| Your goal |
Could you copy, exactly as written, every line from the first line of the records through the one containing "Programátor si řekl"?

| Available data |
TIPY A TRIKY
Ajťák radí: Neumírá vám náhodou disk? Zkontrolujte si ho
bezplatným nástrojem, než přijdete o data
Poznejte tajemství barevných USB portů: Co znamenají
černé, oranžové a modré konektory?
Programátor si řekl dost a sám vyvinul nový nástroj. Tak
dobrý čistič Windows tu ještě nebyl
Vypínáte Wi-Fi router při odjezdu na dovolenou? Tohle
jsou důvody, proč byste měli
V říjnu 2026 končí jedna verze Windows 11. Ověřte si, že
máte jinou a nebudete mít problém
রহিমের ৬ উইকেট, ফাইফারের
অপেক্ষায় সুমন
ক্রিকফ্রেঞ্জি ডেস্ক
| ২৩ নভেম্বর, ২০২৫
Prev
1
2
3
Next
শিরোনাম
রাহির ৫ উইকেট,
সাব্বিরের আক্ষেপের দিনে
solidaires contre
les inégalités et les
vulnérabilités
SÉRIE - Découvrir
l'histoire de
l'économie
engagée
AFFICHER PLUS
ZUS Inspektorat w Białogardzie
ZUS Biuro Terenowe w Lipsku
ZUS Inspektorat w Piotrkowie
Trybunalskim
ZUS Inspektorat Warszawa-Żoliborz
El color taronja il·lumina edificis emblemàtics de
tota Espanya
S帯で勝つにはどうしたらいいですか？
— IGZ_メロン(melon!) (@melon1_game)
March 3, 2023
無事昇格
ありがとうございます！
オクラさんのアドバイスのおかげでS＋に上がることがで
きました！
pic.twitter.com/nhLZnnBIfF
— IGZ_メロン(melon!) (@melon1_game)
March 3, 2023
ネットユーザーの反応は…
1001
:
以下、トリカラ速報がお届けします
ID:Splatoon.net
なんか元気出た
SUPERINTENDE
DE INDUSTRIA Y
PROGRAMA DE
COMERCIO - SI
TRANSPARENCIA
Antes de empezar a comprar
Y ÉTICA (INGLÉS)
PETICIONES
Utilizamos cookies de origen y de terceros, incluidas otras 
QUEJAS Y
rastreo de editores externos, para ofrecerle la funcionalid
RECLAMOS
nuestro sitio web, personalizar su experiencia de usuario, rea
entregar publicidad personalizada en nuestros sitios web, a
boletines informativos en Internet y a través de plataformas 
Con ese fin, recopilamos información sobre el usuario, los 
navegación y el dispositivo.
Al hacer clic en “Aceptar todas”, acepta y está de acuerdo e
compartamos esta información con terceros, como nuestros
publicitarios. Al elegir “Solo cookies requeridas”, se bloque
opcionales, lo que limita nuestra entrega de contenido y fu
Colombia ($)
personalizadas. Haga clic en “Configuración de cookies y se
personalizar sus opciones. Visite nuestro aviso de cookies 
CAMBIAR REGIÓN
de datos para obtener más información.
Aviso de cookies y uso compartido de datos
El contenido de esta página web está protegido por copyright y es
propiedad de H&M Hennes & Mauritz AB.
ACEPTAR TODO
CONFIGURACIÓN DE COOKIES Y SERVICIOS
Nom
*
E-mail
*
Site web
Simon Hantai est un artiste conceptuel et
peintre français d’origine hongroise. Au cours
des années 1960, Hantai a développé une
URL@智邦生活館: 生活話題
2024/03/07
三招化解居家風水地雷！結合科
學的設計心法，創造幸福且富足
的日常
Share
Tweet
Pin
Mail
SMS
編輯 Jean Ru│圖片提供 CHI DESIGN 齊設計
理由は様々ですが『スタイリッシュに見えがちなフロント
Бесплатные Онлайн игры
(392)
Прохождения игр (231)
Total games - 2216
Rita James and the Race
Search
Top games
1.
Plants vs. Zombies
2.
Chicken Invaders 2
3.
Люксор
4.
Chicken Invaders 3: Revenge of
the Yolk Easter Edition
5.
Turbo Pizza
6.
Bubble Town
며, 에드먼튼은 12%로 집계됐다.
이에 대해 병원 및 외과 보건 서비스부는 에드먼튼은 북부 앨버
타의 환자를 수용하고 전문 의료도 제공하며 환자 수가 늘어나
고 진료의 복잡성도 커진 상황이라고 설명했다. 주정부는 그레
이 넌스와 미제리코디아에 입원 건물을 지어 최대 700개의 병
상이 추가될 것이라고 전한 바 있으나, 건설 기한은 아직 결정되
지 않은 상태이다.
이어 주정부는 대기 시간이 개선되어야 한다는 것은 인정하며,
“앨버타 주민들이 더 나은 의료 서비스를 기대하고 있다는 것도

| Task response |
TIPY A TRIKY
Ajťák radí: Neumírá vám náhodou disk? Zkontrolujte si ho
bezplatným nástrojem, než přijdete o data
Poznejte tajemství barevných USB portů: Co znamenají
černé, oranžové a modré konektory?
Programátor si řekl dost a sám vyvinul nový nástroj. Tak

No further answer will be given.